WORK TO COMPLETE.
Each line in the material below must be transcribed exactly; no picture belongs in the copy.

ENTRIES PROVIDED.
Content starts

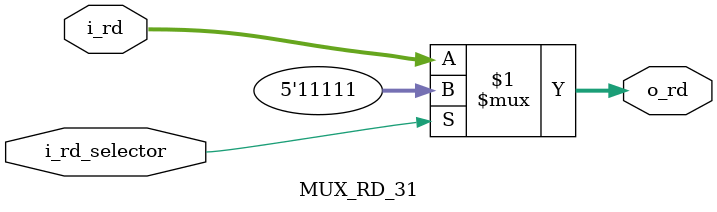
<source format=v>
`timescale 1ns / 1ps


module MUX_RD_31
    (
        input  [4:0] i_rd,
        input        i_rd_selector,
        output [4:0] o_rd
    );

    assign o_rd = i_rd_selector ? 5'b11111 : i_rd;
endmodule

</source>
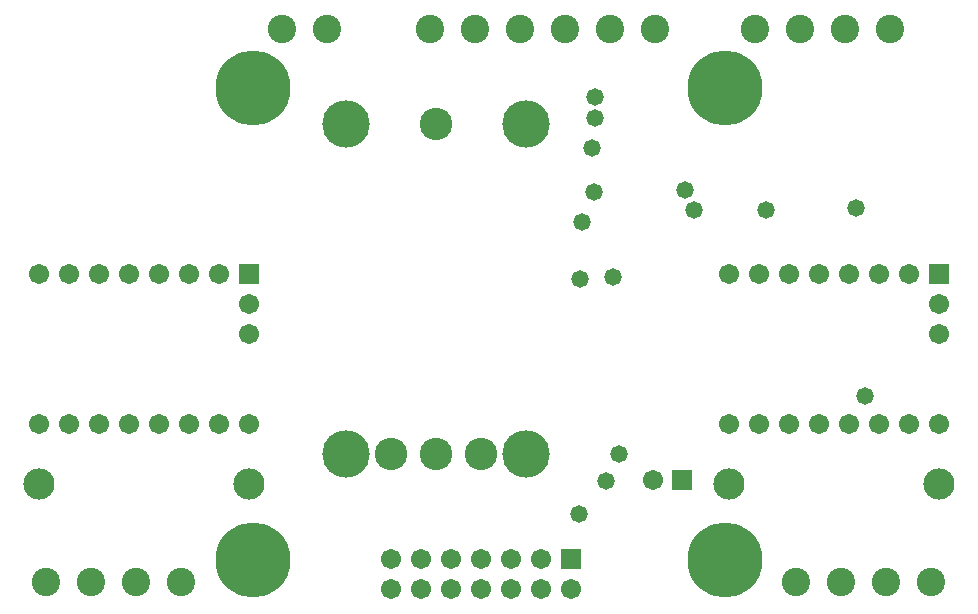
<source format=gbs>
%FSLAX24Y24*%
%MOIN*%
G70*
G01*
G75*
G04 Layer_Color=16711935*
%ADD10O,0.0138X0.0787*%
%ADD11R,0.0512X0.0709*%
%ADD12R,0.0335X0.0157*%
%ADD13R,0.0472X0.0551*%
%ADD14R,0.0591X0.0236*%
%ADD15R,0.0551X0.0472*%
%ADD16R,0.0374X0.0748*%
%ADD17R,0.2165X0.2717*%
%ADD18R,0.0984X0.2559*%
%ADD19R,0.0394X0.0551*%
%ADD20C,0.0120*%
%ADD21C,0.0250*%
%ADD22C,0.0500*%
%ADD23C,0.0080*%
%ADD24C,0.1000*%
%ADD25R,0.0591X0.0591*%
%ADD26C,0.0591*%
%ADD27C,0.0866*%
%ADD28C,0.2500*%
%ADD29C,0.1500*%
%ADD30C,0.1000*%
%ADD31R,0.0591X0.0591*%
%ADD32C,0.0500*%
%ADD33C,0.0236*%
%ADD34C,0.0098*%
%ADD35C,0.0079*%
%ADD36C,0.0100*%
%ADD37C,0.0197*%
%ADD38C,0.0150*%
%ADD39C,0.0200*%
%ADD40O,0.0218X0.0867*%
%ADD41R,0.0592X0.0789*%
%ADD42R,0.0415X0.0237*%
%ADD43R,0.0552X0.0631*%
%ADD44R,0.0671X0.0316*%
%ADD45R,0.0631X0.0552*%
%ADD46R,0.0454X0.0828*%
%ADD47R,0.2245X0.2797*%
%ADD48R,0.1064X0.2639*%
%ADD49R,0.0474X0.0631*%
%ADD50R,0.0671X0.0671*%
%ADD51C,0.0671*%
%ADD52C,0.0946*%
%ADD53C,0.1580*%
%ADD54C,0.1080*%
%ADD55C,0.1040*%
%ADD56R,0.0671X0.0671*%
%ADD57C,0.0580*%
D28*
X7874Y1969D02*
D03*
X23622D02*
D03*
X7874Y17717D02*
D03*
X23622D02*
D03*
D50*
X22200Y4650D02*
D03*
X18500Y2000D02*
D03*
D51*
X21216Y4650D02*
D03*
X18500Y1000D02*
D03*
X17500Y2000D02*
D03*
Y1000D02*
D03*
X16500Y2000D02*
D03*
Y1000D02*
D03*
X15500Y2000D02*
D03*
Y1000D02*
D03*
X14500Y2000D02*
D03*
Y1000D02*
D03*
X13500Y2000D02*
D03*
Y1000D02*
D03*
X12500Y2000D02*
D03*
Y1000D02*
D03*
X6750Y11500D02*
D03*
X5750D02*
D03*
X4750D02*
D03*
X3750D02*
D03*
X2750D02*
D03*
X1750D02*
D03*
X750D02*
D03*
X7750Y6500D02*
D03*
X6750D02*
D03*
X5750D02*
D03*
X4750D02*
D03*
X3750D02*
D03*
X2750D02*
D03*
X1750D02*
D03*
X750D02*
D03*
X7750Y10500D02*
D03*
Y9500D02*
D03*
X29750Y11500D02*
D03*
X28750D02*
D03*
X27750D02*
D03*
X26750D02*
D03*
X25750D02*
D03*
X24750D02*
D03*
X23750D02*
D03*
X30750Y6500D02*
D03*
X29750D02*
D03*
X28750D02*
D03*
X27750D02*
D03*
X26750D02*
D03*
X25750D02*
D03*
X24750D02*
D03*
X23750D02*
D03*
X30750Y10500D02*
D03*
Y9500D02*
D03*
D52*
X5500Y1250D02*
D03*
X4000D02*
D03*
X2500D02*
D03*
X1000D02*
D03*
X30500D02*
D03*
X29000D02*
D03*
X27500D02*
D03*
X26000D02*
D03*
X8858Y19677D02*
D03*
X10358D02*
D03*
X18280D02*
D03*
X16780D02*
D03*
X15280D02*
D03*
X13780D02*
D03*
X19780D02*
D03*
X21280D02*
D03*
X24606D02*
D03*
X26106D02*
D03*
X27606D02*
D03*
X29106D02*
D03*
D53*
X17000Y16500D02*
D03*
X11000D02*
D03*
Y5500D02*
D03*
X17000D02*
D03*
D54*
X14000Y16500D02*
D03*
X12500Y5500D02*
D03*
X14000D02*
D03*
X15500D02*
D03*
D55*
X7750Y4500D02*
D03*
X30750D02*
D03*
X750D02*
D03*
X23750D02*
D03*
D56*
X7750Y11500D02*
D03*
X30750D02*
D03*
D57*
X28000Y13700D02*
D03*
X25000Y13650D02*
D03*
X18850Y13250D02*
D03*
X19250Y14250D02*
D03*
X19200Y15700D02*
D03*
X19300Y17400D02*
D03*
Y16700D02*
D03*
X18750Y3500D02*
D03*
X19650Y4600D02*
D03*
X20100Y5500D02*
D03*
X28300Y7450D02*
D03*
X19900Y11400D02*
D03*
X18800Y11350D02*
D03*
X22600Y13650D02*
D03*
X22300Y14300D02*
D03*
M02*

</source>
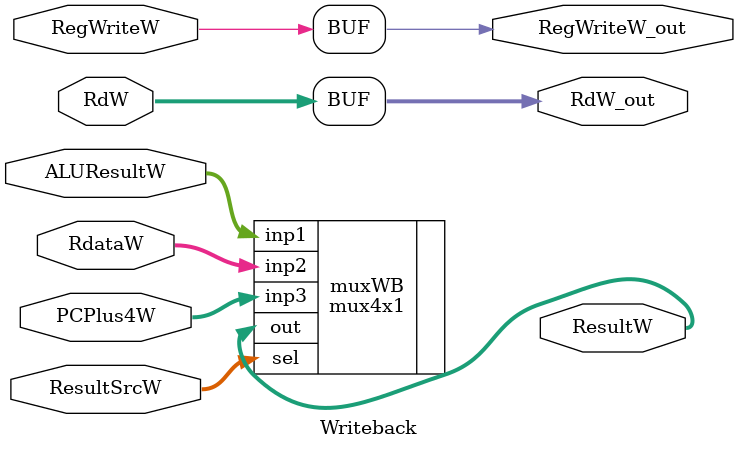
<source format=sv>
module Writeback(RegWriteW, ResultSrcW, ALUResultW, RdataW, RdW, PCPlus4W,
                    RdW_out, RegWriteW_out, ResultW
);

    input  logic         RegWriteW;
    input  logic [1:  0] ResultSrcW;
    input  logic [31: 0] ALUResultW;
    input  logic [31: 0] RdataW;
    input  logic [4:  0] RdW;
    input  logic [31: 0] PCPlus4W;

    output logic [4:  0] RdW_out;
    output logic         RegWriteW_out;
    output logic [31: 0] ResultW;

    //direct connections
    assign RegWriteW_out = RegWriteW;
    assign RdW_out       = RdW;

    mux4x1 muxWB(
        .inp1(ALUResultW),
        .inp2(RdataW),
        .inp3(PCPlus4W),
        .sel(ResultSrcW),
        .out(ResultW)
    );



endmodule
</source>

Content ends

TASK RESPONSE.
<source format=v>
`timescale 1ns / 1ps


module MUX_RD_31
    (
        input  [4:0] i_rd,
        input        i_rd_selector,
        output [4:0] o_rd
    );

    assign o_rd = i_rd_selector ? 5'b11111 : i_rd;
endmodule

</source>
<source format=gbs>
%FSLAX24Y24*%
%MOIN*%
G70*
G01*
G75*
G04 Layer_Color=16711935*
%ADD10O,0.0138X0.0787*%
%ADD11R,0.0512X0.0709*%
%ADD12R,0.0335X0.0157*%
%ADD13R,0.0472X0.0551*%
%ADD14R,0.0591X0.0236*%
%ADD15R,0.0551X0.0472*%
%ADD16R,0.0374X0.0748*%
%ADD17R,0.2165X0.2717*%
%ADD18R,0.0984X0.2559*%
%ADD19R,0.0394X0.0551*%
%ADD20C,0.0120*%
%ADD21C,0.0250*%
%ADD22C,0.0500*%
%ADD23C,0.0080*%
%ADD24C,0.1000*%
%ADD25R,0.0591X0.0591*%
%ADD26C,0.0591*%
%ADD27C,0.0866*%
%ADD28C,0.2500*%
%ADD29C,0.1500*%
%ADD30C,0.1000*%
%ADD31R,0.0591X0.0591*%
%ADD32C,0.0500*%
%ADD33C,0.0236*%
%ADD34C,0.0098*%
%ADD35C,0.0079*%
%ADD36C,0.0100*%
%ADD37C,0.0197*%
%ADD38C,0.0150*%
%ADD39C,0.0200*%
%ADD40O,0.0218X0.0867*%
%ADD41R,0.0592X0.0789*%
%ADD42R,0.0415X0.0237*%
%ADD43R,0.0552X0.0631*%
%ADD44R,0.0671X0.0316*%
%ADD45R,0.0631X0.0552*%
%ADD46R,0.0454X0.0828*%
%ADD47R,0.2245X0.2797*%
%ADD48R,0.1064X0.2639*%
%ADD49R,0.0474X0.0631*%
%ADD50R,0.0671X0.0671*%
%ADD51C,0.0671*%
%ADD52C,0.0946*%
%ADD53C,0.1580*%
%ADD54C,0.1080*%
%ADD55C,0.1040*%
%ADD56R,0.0671X0.0671*%
%ADD57C,0.0580*%
D28*
X7874Y1969D02*
D03*
X23622D02*
D03*
X7874Y17717D02*
D03*
X23622D02*
D03*
D50*
X22200Y4650D02*
D03*
X18500Y2000D02*
D03*
D51*
X21216Y4650D02*
D03*
X18500Y1000D02*
D03*
X17500Y2000D02*
D03*
Y1000D02*
D03*
X16500Y2000D02*
D03*
Y1000D02*
D03*
X15500Y2000D02*
D03*
Y1000D02*
D03*
X14500Y2000D02*
D03*
Y1000D02*
D03*
X13500Y2000D02*
D03*
Y1000D02*
D03*
X12500Y2000D02*
D03*
Y1000D02*
D03*
X6750Y11500D02*
D03*
X5750D02*
D03*
X4750D02*
D03*
X3750D02*
D03*
X2750D02*
D03*
X1750D02*
D03*
X750D02*
D03*
X7750Y6500D02*
D03*
X6750D02*
D03*
X5750D02*
D03*
X4750D02*
D03*
X3750D02*
D03*
X2750D02*
D03*
X1750D02*
D03*
X750D02*
D03*
X7750Y10500D02*
D03*
Y9500D02*
D03*
X29750Y11500D02*
D03*
X28750D02*
D03*
X27750D02*
D03*
X26750D02*
D03*
X25750D02*
D03*
X24750D02*
D03*
X23750D02*
D03*
X30750Y6500D02*
D03*
X29750D02*
D03*
X28750D02*
D03*
X27750D02*
D03*
X26750D02*
D03*
X25750D02*
D03*
X24750D02*
D03*
X23750D02*
D03*
X30750Y10500D02*
D03*
Y9500D02*
D03*
D52*
X5500Y1250D02*
D03*
X4000D02*
D03*
X2500D02*
D03*
X1000D02*
D03*
X30500D02*
D03*
X29000D02*
D03*
X27500D02*
D03*
X26000D02*
D03*
X8858Y19677D02*
D03*
X10358D02*
D03*
X18280D02*
D03*
X16780D02*
D03*
X15280D02*
D03*
X13780D02*
D03*
X19780D02*
D03*
X21280D02*
D03*
X24606D02*
D03*
X26106D02*
D03*
X27606D02*
D03*
X29106D02*
D03*
D53*
X17000Y16500D02*
D03*
X11000D02*
D03*
Y5500D02*
D03*
X17000D02*
D03*
D54*
X14000Y16500D02*
D03*
X12500Y5500D02*
D03*
X14000D02*
D03*
X15500D02*
D03*
D55*
X7750Y4500D02*
D03*
X30750D02*
D03*
X750D02*
D03*
X23750D02*
D03*
D56*
X7750Y11500D02*
D03*
X30750D02*
D03*
D57*
X28000Y13700D02*
D03*
X25000Y13650D02*
D03*
X18850Y13250D02*
D03*
X19250Y14250D02*
D03*
X19200Y15700D02*
D03*
X19300Y17400D02*
D03*
Y16700D02*
D03*
X18750Y3500D02*
D03*
X19650Y4600D02*
D03*
X20100Y5500D02*
D03*
X28300Y7450D02*
D03*
X19900Y11400D02*
D03*
X18800Y11350D02*
D03*
X22600Y13650D02*
D03*
X22300Y14300D02*
D03*
M02*

</source>
<source format=sv>
module Writeback(RegWriteW, ResultSrcW, ALUResultW, RdataW, RdW, PCPlus4W,
                    RdW_out, RegWriteW_out, ResultW
);

    input  logic         RegWriteW;
    input  logic [1:  0] ResultSrcW;
    input  logic [31: 0] ALUResultW;
    input  logic [31: 0] RdataW;
    input  logic [4:  0] RdW;
    input  logic [31: 0] PCPlus4W;

    output logic [4:  0] RdW_out;
    output logic         RegWriteW_out;
    output logic [31: 0] ResultW;

    //direct connections
    assign RegWriteW_out = RegWriteW;
    assign RdW_out       = RdW;

    mux4x1 muxWB(
        .inp1(ALUResultW),
        .inp2(RdataW),
        .inp3(PCPlus4W),
        .sel(ResultSrcW),
        .out(ResultW)
    );



endmodule
</source>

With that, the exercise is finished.